How do miners decide which transactions to include in blocks, though? Users involved in a transaction pay a small transaction fee that is rewarded to the miner who is able to solve the Proof of Work puzzle and add the block to the blockchain. Miners thus have an incentive to pick transactions with higher fees, which makes it more costly for attackers to try to get their fake transactions approved.

Revisiting the double spending problem, if miners are broadcasted the Alice-Bob and Alice-Charlie transactions at roughly the same time, which one will miners include in their blocks? There is no guarantee that all miners will include the same transaction; some may choose Alice-Bob and some Alice-Charlie, depending on the miners’ acceptance strategies (first come first served, randomness, etc).

Say a majority of computational power consists of miners who choose the Alice-Bob transaction. Then that transaction is considered the valid one by the network, and it is more likely that a miner in the Alice-Bob camp solves the mathematical puzzle first.

However, say a miner in the Alice-Charlie camp solves the puzzle first. Then the block will be broadcasted to all nodes, but since the majority believes the Alice-Bob transaction to be the true use of that currency, the block will be rejected by many nodes. Nodes only accept a block if all transactions are valid and not already spent as determined from their copy of the blockchain. In the long run, the majority will outperform the minority and the Alice-Bob transaction will eventually earn its spot on the blockchain.

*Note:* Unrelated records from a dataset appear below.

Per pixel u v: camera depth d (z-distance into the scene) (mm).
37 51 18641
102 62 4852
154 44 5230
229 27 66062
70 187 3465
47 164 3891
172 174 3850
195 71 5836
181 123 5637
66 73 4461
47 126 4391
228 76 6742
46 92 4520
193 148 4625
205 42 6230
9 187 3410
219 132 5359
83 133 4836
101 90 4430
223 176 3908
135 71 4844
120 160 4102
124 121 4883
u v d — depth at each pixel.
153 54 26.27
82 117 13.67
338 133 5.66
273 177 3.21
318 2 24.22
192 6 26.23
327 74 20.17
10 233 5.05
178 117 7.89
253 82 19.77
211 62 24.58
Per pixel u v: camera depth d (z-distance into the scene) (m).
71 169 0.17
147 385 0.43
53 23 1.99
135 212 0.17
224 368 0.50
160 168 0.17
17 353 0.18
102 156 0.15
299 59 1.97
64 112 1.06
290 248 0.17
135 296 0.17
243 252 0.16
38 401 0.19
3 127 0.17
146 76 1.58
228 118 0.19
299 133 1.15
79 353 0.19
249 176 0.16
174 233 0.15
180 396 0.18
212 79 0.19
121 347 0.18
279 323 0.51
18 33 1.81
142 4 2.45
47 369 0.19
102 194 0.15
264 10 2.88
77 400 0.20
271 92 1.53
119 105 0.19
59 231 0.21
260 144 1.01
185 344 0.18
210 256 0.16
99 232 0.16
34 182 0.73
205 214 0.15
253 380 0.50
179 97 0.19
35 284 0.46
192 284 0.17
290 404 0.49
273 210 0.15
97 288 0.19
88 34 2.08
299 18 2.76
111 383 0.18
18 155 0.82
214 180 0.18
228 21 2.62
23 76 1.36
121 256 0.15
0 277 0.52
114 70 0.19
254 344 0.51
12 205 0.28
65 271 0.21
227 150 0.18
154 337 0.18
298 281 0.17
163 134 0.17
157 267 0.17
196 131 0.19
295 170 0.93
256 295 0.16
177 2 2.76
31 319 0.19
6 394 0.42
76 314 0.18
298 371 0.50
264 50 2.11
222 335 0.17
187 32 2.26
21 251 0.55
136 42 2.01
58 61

One last scenario is if two blocks get added to the blockchain at roughly the same time, not necessarily with conflicting transaction information.

alt5a

Then it is no longer clear in what order transactions have occurred. This is handled by a simple rule that miners will only extend the longer fork. For example, if some miners receive Block A first and others receive Block B first, we will have two groups of miners working on different paths of the blockchain. If the Block B group is first to mine the next block, they likely have the majority of computational power in the network, and so miners in the Block A group will switch to working on the other fork.

alt5b

An attacker attempting to alter the path of the blockchain would need to outpace the honest miners’ combined computational power, which is economically infeasible.

We now have a good understanding of Bitcoin and the underlying blockchain technology, and can finally proceed to talk about another blockchain-based technology: Ethereum.

Ethereum Basics and Applications

Ethereum is a decentralized blockchain network serving as a foundation for smart contract applications. We now understand what the decentralized blockchain network portion means, and can proceed to talk about smart contracts.

A smart contract is essentially a piece of code that runs on a blockchain. It is similar to real-world contracts in that it is a grouping of logic and rules that two parties agree to. But the key difference is that smart contracts remove the trusted third party needed to mediate real-world contracts.

alt6

In this example, Bob and John agree to a smart contract that John will pay Bob for his house. The smart contract replaces a trusted third party to verify that John sends a sufficient payment and Bob transfers ownership of his house before either side gets their end of the deal. The smart contract handles receiving and distributing the assets according to the logic of the code.

All nodes in the Ethereum network keep a local copy of the full blockchain, which includes all transactions as well as the code behind smart contracts. This means that smart contract code is immutable, and that each node can execute smart contracts independently and verify the results with the network.

But how does the smart contract code actually run? Well, to allow them to run consistently on any system, there is an Ethereum Virtual Machine (EVM) on which smart contracts can execute. Additionally, smart contracts are written in an object-oriented programming language called Solidity, which gets compiled into Bytecode that can run on the EVM.

alt7

One problem you might be thinking of is if a smart contract with a bug is stored on the blockchain. This is entirely possible, and is a major issue that Ethereum faces. Since smart contract code is immutable once on the blockchain, it can be difficult to prevent all execution of this code. There are some mechanisms like emergency stop functions and hard forks that address this problem, but I won't get into the details in this article.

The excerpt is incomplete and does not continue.